Has the MVVM pattern been adopted widely in real world Silverlight projects

mvvmsilverlightwpf

MVVM pattern is a hot word recently and I am planning to learning and refactor my existing project into this pattern. I have no experience and foresight of the potential risk.
Have you guys really get lots of benefit from the MVVM Pattern in real-world projects?
Is it worth refactoring an existing non-MVVM (mainly using Code-Behind files) into the MVVM pattern?

Best Answer

I've done 4 silverlight projects and 1 WPF project for customers and all of them were done using the MVVM pattern. So to answer your question if it's widely adopted... yes.

Is it worth refactoring an old project to make use of the MVVM pattern? That depends on the project. Is testability an important factor of the project than without a doubt it is good practice converting the project. If the project is in the begin phase then I would also recommend to make use of the MVVM pattern as it will encourage you to produce cleaner and less coupled code. Is the existing project in an advanced stage and are there other patterns involved then it depends on the budget and time of the project whether it's worth converting it.
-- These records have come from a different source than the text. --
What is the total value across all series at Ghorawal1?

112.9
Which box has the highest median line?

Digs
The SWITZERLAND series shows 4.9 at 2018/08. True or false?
Just a little side node of myself. The more I'm making use of MVVM, the more I'm starting to be bothered of the complexity a viewmodel can get and the less I am convinced of whether MVVM is THE way to go in Silverlight / WPF applications. I find it irritating to have my Commands and data properties in the same place because there is no clean sepperation anymore between data and command. For that I would encourage people to also have a look at the MVVMC pattern that solves these issues.